Das verlassene Lampen-Hotel
Wo die Stehlampen nicht mehr leuchten…
Wie die letzten Überlebenden steht die kleine Gruppe Stehlampen am Ende des großen Raumes dicht zusammen, ein einsamer Sessel farblich passend in ihrer Mitte. Einst haben sie viele Zimmer in diesem alten, verlassenen Hotel beleuchtet, inzwischen werden sie selbst ins rechte Licht gesetzt und fotografiert. Ich kenne die Lampen schon lange, sie bieten ein tolles Motiv für leidenschaftliche Urbexer wie mich und waren somit weit oben auf meiner Liste der Lost Places. So wie man zu meiner Kindheit irgendwelche Sammelalben von Comicfiguren oder Stars hatte, deren Bilder man am Kiosk in 5er-Packs kaufte und natürlich auf seltene Exemplare scharf war (alle doppelten wurden emotionslos eingetauscht), so wollte ich ein Foto von diesen Stehlampen in diesem leer stehenden Hotel haben – weil es schön ist, weil es eine Art Sammelleidenschaft von mir ist und damit eine spannende Jagd, das begehrte Motiv möglichst als eine der ersten (wenn nicht sogar ganz “jungfräulich” als allererste) im Kasten zu haben. Schließlich ist die Zeit der Lost Places gezählt, nicht nur durch Verfall, sondern gerade durch vermehrten Vandalismus und Brandstiftung der letzten Jahre. Und außerdem: ein verlassenes Hotel mit Einrichtungsgegenständen aus letztem Jahrhundert ist immer ein kleines Highlight….

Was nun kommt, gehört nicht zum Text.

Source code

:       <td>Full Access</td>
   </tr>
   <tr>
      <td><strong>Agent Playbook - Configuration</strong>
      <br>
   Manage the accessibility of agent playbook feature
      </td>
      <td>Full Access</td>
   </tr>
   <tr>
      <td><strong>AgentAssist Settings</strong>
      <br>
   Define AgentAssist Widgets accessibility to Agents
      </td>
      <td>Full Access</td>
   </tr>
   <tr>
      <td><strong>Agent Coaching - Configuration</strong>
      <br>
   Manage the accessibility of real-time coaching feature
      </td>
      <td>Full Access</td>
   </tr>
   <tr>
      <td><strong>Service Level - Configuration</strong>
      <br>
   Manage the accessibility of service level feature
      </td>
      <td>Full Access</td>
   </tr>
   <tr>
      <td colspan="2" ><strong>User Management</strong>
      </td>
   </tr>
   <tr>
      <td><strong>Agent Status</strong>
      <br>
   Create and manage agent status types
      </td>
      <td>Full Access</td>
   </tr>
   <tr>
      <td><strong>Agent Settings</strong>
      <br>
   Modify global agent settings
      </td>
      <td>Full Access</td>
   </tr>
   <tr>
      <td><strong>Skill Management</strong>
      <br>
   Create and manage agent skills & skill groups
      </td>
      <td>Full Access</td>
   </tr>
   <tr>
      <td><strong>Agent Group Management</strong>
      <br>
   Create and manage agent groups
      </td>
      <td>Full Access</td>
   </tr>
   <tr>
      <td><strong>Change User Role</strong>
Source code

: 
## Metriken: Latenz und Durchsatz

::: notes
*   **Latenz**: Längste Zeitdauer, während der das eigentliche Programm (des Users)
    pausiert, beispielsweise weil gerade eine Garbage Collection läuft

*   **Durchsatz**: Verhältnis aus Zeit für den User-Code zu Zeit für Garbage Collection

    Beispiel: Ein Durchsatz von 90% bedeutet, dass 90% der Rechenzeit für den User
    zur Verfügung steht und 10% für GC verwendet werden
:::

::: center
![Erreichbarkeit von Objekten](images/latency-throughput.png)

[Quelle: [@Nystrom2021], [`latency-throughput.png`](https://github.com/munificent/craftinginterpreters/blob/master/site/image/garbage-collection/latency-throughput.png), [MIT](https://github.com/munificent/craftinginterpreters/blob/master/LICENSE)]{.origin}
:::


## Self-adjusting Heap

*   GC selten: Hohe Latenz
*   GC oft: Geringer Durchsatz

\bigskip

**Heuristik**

Wir zwei starten mit dem Neubau. Auf der Rückseite stehen ein paar Fenster sperrangelweit auf. Fast schon langweilig einfach. Schon im ersten Raum schlägt uns der gammelige Mief des Hauses entgegen. Schimmel hängt klebrig in der Luft, die Feuchtigkeit rinnt von den Wänden, der Boden in den langen Gängen ist teilweise mit klebriger Erde überzogen. Unsere Schritte federn weich nach. So extrem schlimm habe ich noch keinen Lost Place erlebt! Hier sickert Wasser überall durch, man darf sich nirgends anlehnen. Alle Räume im Erdgeschoss sind düster, geben wenig her, die Augen überanstrengen schnell. Aber das Wetter strahlt, also bietet sich nach dem Abgrasen des Neubaus eine kurze Pause auf einem der Balkone an, um sich mit Müsliriegeln (Marke Lieblings) und Wasser zu stärken und um sich und die klamm gewordenen Klamotten aufzuwärmen. Leichte Erschöpfung durch die stickige Kälte ist in unsere Knochen gezogen, ein Liegestuhl wäre nicht verkehrt gewesen. Ein Bierchen auch nicht.
Dann weiter auf die Suche nach dem begehrten Lampen-Motiv. Im Erdgeschoss des Altbaus werden wir fündig. Interessanterweise ist es in diesem Holzbau nicht ganz so übel mit der Luft, die Sonne bringt gutes Licht, und wir können uns zum Glück allein umsehen und fotografieren. Der Brücken-Gang zum Sauna-Trakt nach hinten ‘raus hatte mal gebrannt, die Stufen in die oberen Etagen sind ebenfalls stark beschädigt. Vertrauenswürdig stabil sieht anders aus, erst recht, wenn man die Bausubstanz nicht kennt. Für dieses Mal breche ich die weitere Erkundung ab. Einige Zeit später kommt mir die Info zu, dass es sich um eine Betonmischung handelt, die stand hält, und dass die oberen Etagen schön gestaltete farbige Räume bereit halten.
Also gut, das bedeutet re-visit. Das langsame Vortasten auf den Stufen erweist sich tatsächlich als machbar. Und die oberen Räume des Altbaus sind wirklich toll. Zwar ist der ganze Rauch des Feuers hier bis in die letzten Ecken gedrungen, und in einigen Räumen, speziell die Badezimmer, klebt der Ruß wie schwarze Paste an Wänden und Gegenständen. Doch die farbigen Gardinen und Sessel verströmen immer noch einen besonderen Charme irgendwo zwischen Kitsch und Nostalgie.
Durch den Brückengang gehe ich als letztes noch kurz in den kleinen Bau hinter dem Hotel am Berghang, der die Schwimmhalle und unten Sauna und Waschräume beherbergt. Die Decke des Schwimmbeckens ist eingekracht, man kann nirgends lang gehen. Final ist die alte Sauna im Keller noch ganz witzig anzusehen. Mir drängt sich die Frage auf, wir man bloß auf einer Matratze liegen konnte, die alles aufsaugt, was man nicht haben will. Aber egal.